§ Questions
A) Can you repeat the swap duration discussion word for word, starting at the words "I’d go with" and stopping after "2 = 1.5 years."?
B) Would you pick up the swap duration discussion after its last sentence and carry it further?

§ Document passage
────────────────────────────────────────

I’d go with #4. If rates are going up you want to shorten up duration as much as possible.
D(FLOATING) = .5 x Reset Period = .5 x .25 = .125
D(FIXED) = .75 x Maturity = .75 x 2 = 1.5 years.
If we want to reduce duration, we want to pay fixed(-); receive floating (+), so .125 - 1.5 = -1.375 would reduce the company’s sensitivity to rates moving higher the most.
I’m thinking 2 because you want duration to be close to 0 to have the least amount of interest rate sensitivity.
My understanding is negative duration will give you the same amount of sensitivity to a position with the same positive amount of duration. The only difference is that the negative duration will mean your position value increases with rate increases and decreases with rate decreases.
I realize I didn’t make mention of the company’s original portfolio. But it is assumed to be 0.

────────────────────────────────────────

§ Data supplied
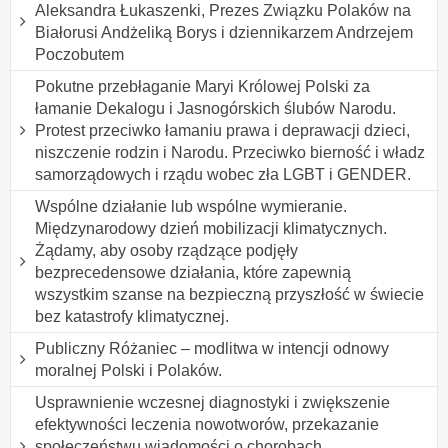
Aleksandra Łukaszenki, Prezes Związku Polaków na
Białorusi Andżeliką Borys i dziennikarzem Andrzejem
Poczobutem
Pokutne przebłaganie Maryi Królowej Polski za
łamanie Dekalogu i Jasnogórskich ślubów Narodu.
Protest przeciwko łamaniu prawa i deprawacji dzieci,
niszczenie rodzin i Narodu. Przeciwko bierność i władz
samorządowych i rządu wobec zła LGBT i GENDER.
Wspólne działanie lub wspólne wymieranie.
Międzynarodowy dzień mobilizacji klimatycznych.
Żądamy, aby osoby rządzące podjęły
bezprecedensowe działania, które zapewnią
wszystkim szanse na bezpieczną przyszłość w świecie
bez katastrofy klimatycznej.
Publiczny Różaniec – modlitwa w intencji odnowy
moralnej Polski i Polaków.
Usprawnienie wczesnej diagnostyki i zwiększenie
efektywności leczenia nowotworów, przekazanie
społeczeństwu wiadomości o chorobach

────────────────────────────────────────

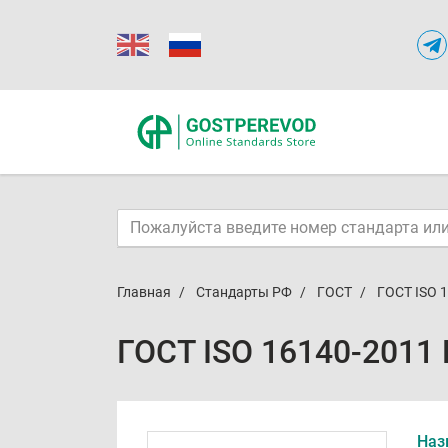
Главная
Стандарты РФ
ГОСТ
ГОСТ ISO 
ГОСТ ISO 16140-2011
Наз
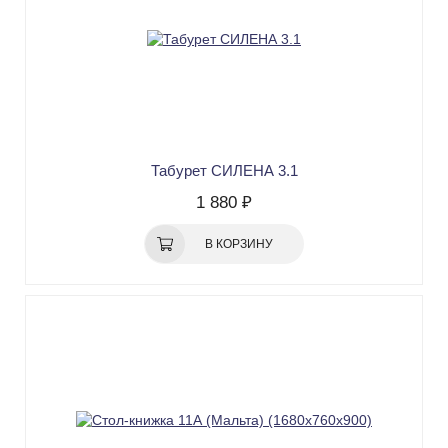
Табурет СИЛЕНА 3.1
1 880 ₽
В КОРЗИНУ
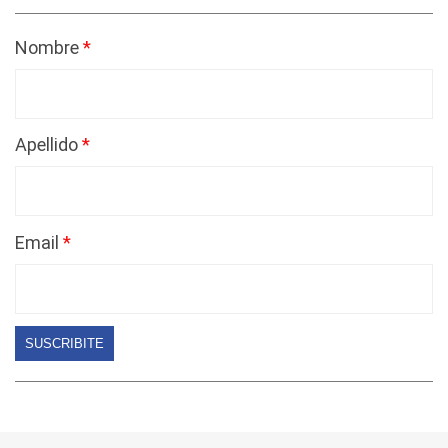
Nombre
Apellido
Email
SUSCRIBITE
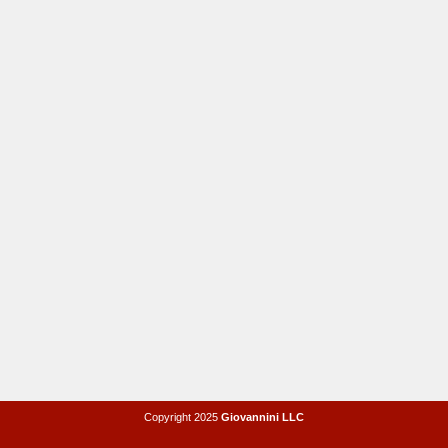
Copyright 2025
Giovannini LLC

────────────────────────────────────────

§ Expected responses
A)
I’d go with #4. If rates are going up you want to shorten up duration as much as possible.
D(FLOATING) = .5 x Reset Period = .5 x .25 = .125
D(FIXED) = .75 x Maturity = .75 x 2 = 1.5 years.

B)
CFA Institute’s historical position has been that you want the swap with the smallest notional value; that’s the one with the longest net duration.
Coincidentally or not, your understanding is correct.
@S2000magician what’s the intuition for the relationship between the swap with the smallest notional value corresponding to the longest net duration?
I don’t know anything about intuition, but I can give you some understanding.
Changing the duration of a fixed income portfolio involves adding or subtracting a given amount of money duration. For a given amount of money duration, if the duration increases, the money (value) must decrease, and vice versa.